I will admit, this process has inspired me to have all of my own collections much easier to spot and group together for when my surviving family members get to tackle my own estate. Or as one family member recently muttered under their breath about our old family home, the living landfill.

4 COMMENTS

  1. Hello Dan – a great article and one that touches a soft spot. I too have had to clear out my mother’s apartment when she went into an assisted living facility; my brother’s apartment after he passed away and most recently my dad’s apartment after he passed on. It is fascinating to go through people’s possessions and discover what they held near and dear. My dad, although 90, still had our artwork from kindergarden. My brother was a lifetime subscriber to National Geographic magazine and he kept every single issue. They were all clutterbugs and so I come by it honestly. I feel for whoever has to clear out my stuff – lol!

    • Hey Sharon!

      Thanks for your wonderful comments – yes, I know that I have inherited my parents’ treasure collecting gene, I can only hope that whoever takes on the task after I’m gone has equal dollops of patience and humour!

      happy selling!

      Dan

  2. Hey Brian!

    Ha! I think that toupee cream is some dried-up old Brylcreem? They just don’t make it like that anymore! And I really have considered the Ghia-Pet kit, although one of my old work buddies had limited success with a spray paint hair replacement system, so I have held back on that for the time being.

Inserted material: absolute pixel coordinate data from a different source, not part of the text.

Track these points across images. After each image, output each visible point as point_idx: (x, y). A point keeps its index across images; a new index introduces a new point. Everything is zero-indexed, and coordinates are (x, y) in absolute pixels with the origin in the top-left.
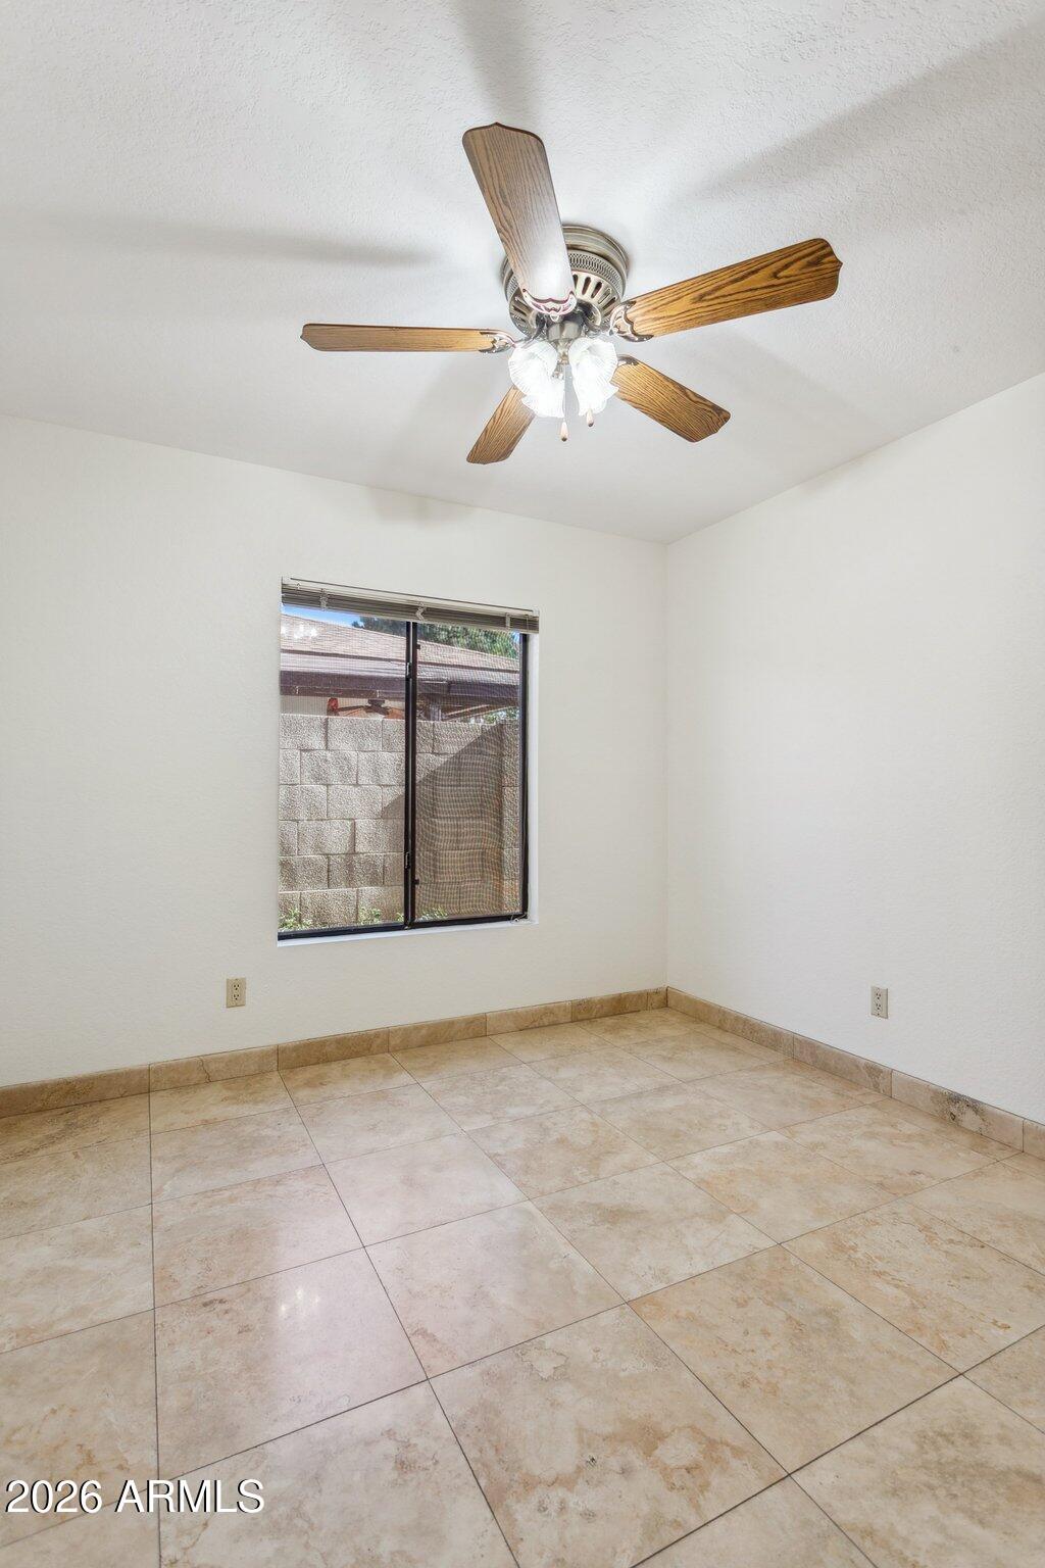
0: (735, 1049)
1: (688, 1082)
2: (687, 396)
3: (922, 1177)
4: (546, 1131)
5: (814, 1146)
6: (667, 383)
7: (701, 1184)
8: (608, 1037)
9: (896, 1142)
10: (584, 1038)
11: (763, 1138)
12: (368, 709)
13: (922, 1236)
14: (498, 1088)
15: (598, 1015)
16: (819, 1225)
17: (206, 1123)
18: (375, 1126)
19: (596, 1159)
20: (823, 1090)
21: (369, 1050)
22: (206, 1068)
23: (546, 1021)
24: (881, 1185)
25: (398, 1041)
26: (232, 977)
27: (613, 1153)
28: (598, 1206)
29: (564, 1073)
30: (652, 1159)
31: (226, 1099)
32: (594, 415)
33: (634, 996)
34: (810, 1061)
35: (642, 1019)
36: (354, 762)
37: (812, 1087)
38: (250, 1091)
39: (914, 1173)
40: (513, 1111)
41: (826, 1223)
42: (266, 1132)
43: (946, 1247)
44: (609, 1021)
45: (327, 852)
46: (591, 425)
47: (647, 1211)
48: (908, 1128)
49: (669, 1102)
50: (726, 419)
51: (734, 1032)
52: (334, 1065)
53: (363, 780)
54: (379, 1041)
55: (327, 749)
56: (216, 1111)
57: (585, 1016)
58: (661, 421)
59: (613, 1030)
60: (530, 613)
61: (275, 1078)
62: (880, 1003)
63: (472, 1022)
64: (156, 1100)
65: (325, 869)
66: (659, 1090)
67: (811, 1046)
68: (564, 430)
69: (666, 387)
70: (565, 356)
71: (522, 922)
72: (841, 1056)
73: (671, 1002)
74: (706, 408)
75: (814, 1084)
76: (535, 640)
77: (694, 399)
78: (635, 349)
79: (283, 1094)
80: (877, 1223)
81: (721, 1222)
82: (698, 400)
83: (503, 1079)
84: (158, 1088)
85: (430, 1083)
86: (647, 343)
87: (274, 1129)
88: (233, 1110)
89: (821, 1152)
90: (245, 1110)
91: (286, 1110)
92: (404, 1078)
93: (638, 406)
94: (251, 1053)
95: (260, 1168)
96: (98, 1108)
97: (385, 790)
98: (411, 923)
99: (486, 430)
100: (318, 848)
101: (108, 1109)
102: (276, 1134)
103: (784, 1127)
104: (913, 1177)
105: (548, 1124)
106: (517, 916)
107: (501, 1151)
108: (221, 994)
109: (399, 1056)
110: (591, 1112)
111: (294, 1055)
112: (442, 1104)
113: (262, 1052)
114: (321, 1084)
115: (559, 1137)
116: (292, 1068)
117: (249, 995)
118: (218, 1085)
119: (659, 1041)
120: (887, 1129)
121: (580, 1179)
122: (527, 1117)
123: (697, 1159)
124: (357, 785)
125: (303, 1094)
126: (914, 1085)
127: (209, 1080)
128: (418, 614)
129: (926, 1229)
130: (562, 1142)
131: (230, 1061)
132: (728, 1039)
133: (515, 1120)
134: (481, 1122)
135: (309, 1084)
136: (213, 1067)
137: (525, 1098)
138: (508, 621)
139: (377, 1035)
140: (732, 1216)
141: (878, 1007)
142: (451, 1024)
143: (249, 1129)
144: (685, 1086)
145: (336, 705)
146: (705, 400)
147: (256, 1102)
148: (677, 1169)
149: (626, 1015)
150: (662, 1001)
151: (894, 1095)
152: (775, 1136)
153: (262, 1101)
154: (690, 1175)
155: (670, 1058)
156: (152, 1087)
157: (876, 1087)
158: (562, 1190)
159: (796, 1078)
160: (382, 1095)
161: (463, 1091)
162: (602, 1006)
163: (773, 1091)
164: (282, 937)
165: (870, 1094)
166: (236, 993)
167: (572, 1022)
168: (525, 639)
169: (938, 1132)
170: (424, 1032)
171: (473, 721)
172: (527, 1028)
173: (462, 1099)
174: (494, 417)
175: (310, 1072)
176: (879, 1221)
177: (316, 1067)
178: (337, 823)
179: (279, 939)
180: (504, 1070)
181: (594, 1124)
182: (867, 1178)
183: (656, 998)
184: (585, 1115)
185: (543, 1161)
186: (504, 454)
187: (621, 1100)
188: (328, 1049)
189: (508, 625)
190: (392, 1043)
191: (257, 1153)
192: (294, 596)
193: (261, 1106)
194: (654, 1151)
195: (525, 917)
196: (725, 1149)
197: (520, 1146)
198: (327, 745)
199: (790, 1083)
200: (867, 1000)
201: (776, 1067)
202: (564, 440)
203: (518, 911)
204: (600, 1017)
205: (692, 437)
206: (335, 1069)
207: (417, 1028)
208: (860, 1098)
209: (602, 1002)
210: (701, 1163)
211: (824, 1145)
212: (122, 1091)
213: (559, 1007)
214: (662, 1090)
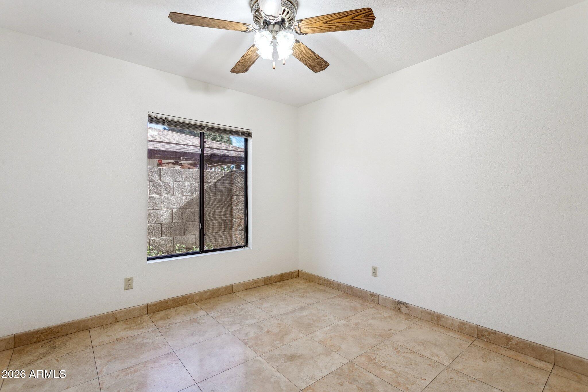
0: (325, 291)
1: (311, 304)
2: (316, 56)
3: (392, 331)
4: (261, 328)
5: (357, 324)
6: (309, 51)
7: (321, 342)
8: (279, 290)
9: (383, 320)
10: (270, 291)
11: (339, 323)
12: (173, 164)
13: (395, 352)
14: (241, 313)
15: (274, 282)
16: (362, 352)
17: (118, 340)
18: (193, 333)
19: (282, 337)
20: (357, 303)
21: (186, 302)
22: (115, 316)
23: (255, 285)
24: (380, 335)
25: (198, 298)
26: (127, 277)
27: (288, 334)
28: (285, 355)
29: (265, 305)
30: (302, 335)
31: (126, 328)
32: (285, 60)
33: (287, 274)
34: (351, 293)
35: (291, 282)
36: (172, 186)
37: (353, 303)
38: (136, 324)
39: (389, 330)
40: (248, 322)
41: (364, 351)
42: (147, 341)
43: (403, 355)
44: (279, 284)
45: (160, 222)
46: (284, 64)
47: (303, 355)
48: (385, 315)
49: (305, 313)
50: (328, 66)
51: (323, 285)
52: (172, 310)
53: (176, 193)
54: (190, 299)
55: (160, 180)
56: (123, 334)
57: (270, 282)
58: (305, 64)
59: (280, 287)
60: (248, 131)
61: (147, 317)
62: (375, 272)
63: (227, 288)
64: (93, 332)
65: (160, 229)
66: (300, 308)
67: (351, 288)
68: (274, 65)
69: (308, 52)
70: (275, 37)
71: (246, 248)
72: (361, 291)
73: (300, 275)
74: (321, 61)
75: (353, 302)
76: (250, 141)
77: (318, 58)
78: (300, 38)
79: (151, 324)
80: (381, 349)
81: (330, 355)
82: (319, 58)
83: (242, 309)
84: (93, 327)
85: (213, 314)
86: (305, 36)
87: (150, 339)
88: (130, 333)
89: (359, 326)
90: (135, 332)
91: (154, 331)
92: (202, 313)
93: (298, 58)
94: (136, 308)
95: (146, 356)
96: (65, 338)
97: (185, 197)
98: (202, 251)
99: (239, 61)
100: (157, 221)
101: (70, 338)
102: (151, 341)
103: (345, 318)
104: (389, 332)
105: (262, 325)
106: (244, 246)
107: (245, 338)
108: (122, 285)
109: (199, 304)
110: (277, 319)
111: (155, 307)
112: (219, 322)
113: (141, 307)
114: (167, 318)
115: (267, 330)
116: (154, 313)
117: (134, 284)
118: (121, 323)
119: (298, 290)
120: (379, 315)
121: (277, 345)
122: (253, 324)
123: (318, 333)
124: (173, 195)
125: (160, 323)
126: (386, 299)
127: (117, 321)
128: (205, 129)
129: (396, 349)
130: (268, 332)
131: (126, 312)
132: (322, 287)
133: (249, 326)
134: (236, 327)
135: (162, 319)
136: (118, 315)
137: (251, 316)
138: (240, 133)
139: (189, 296)
140: (333, 353)
141: (374, 273)
142: (219, 290)
143: (138, 340)
144: (309, 306)
145: (161, 162)
146: (321, 58)
147: (140, 329)
148: (311, 338)
149: (285, 281)
150: (297, 275)
151: (380, 303)
152: (344, 322)
153: (143, 328)
154: (316, 339)
155: (303, 296)
156: (91, 326)
157: (373, 301)
158: (271, 351)
159: (347, 300)
160: (194, 321)
161: (227, 316)
162: (276, 279)
163: (340, 306)
164: (149, 259)
165: (371, 303)
166: (129, 284)
167: (265, 285)
168: (246, 140)
169: (395, 315)
170: (208, 294)
171: (213, 169)
172: (248, 289)
173: (226, 319)
174: (243, 56)
175: (162, 313)
176: (381, 348)
177: (164, 311)
178: (165, 211)
179: (148, 260)
180: (242, 306)
181: (279, 324)
182: (376, 334)
183: (295, 274)
184: (275, 321)
185: (262, 340)
186: (245, 70)
187: (287, 314)
188: (169, 304)
189: (241, 135)
190: (196, 299)
191: (144, 350)
192: (153, 119)
193: (142, 330)
194: (303, 332)
195: (247, 246)
196: (327, 328)
197: (253, 335)
198: (160, 179)
199: (345, 302)
200: (370, 271)
201: (339, 296)
202: (274, 69)
203: (244, 244)
204: (275, 283)
205: (315, 70)
206: (172, 311)
207: (205, 292)
208: (369, 305)
209: (275, 277)
210: (320, 335)
211: (360, 323)
212: (76, 329)
213: (260, 280)
214: (302, 308)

    If you can’t find your old hammer, I always keep mine close by my desk, but I haven’t used it since Windows Vista OS – although there have been a few tempting moments, given technology.

    Keep cool out there!

  3. Hi Dan:

    I have some special, super-duper toupee’ stick-um for your toupee’ stashed out back in my own personal storage space for things that I might need someday—but likely won’t. You’re welcome to it—if I can find it. For you, only $50.00 a hit. A little dab’ll do ya. Not guaranteed to hold fast in wind storms above six miles per hour. Not suitable for underwater use…or if your mortgage is under water…unless you’re in a yellow submarine. No peeing allowed outside the sub, or in sub-surface wayward snowbanks.

    I have a better idea for your glistening gourd; how about a Ghia-Pet kit with seeds that sprout brown stuff? Just add water, and two birds will be got with one shot: a new rug, and a shower to boot. If you get hungry, you could always shave your head and eat your heavenly-created brain-rooted growth as a hair pie!

    Well, that’s it for now. Gotta go find that old ball and pene hammer I put away last decade. My old computer needs a tune-up. It keeps on auto-correcting stuff I want to send to Jim the-editor-guy, messing up the true intent of my thoughts. A couple a’ whacks on the old mother board outta do the trick. Where’s that effin’ hammer anyway? I feel a wrangy episode commin’ on. BTW, my head-scratcher super-glue will stop you from flippin’ your lid every time you can’t find something you squirreled away so no one else would find it.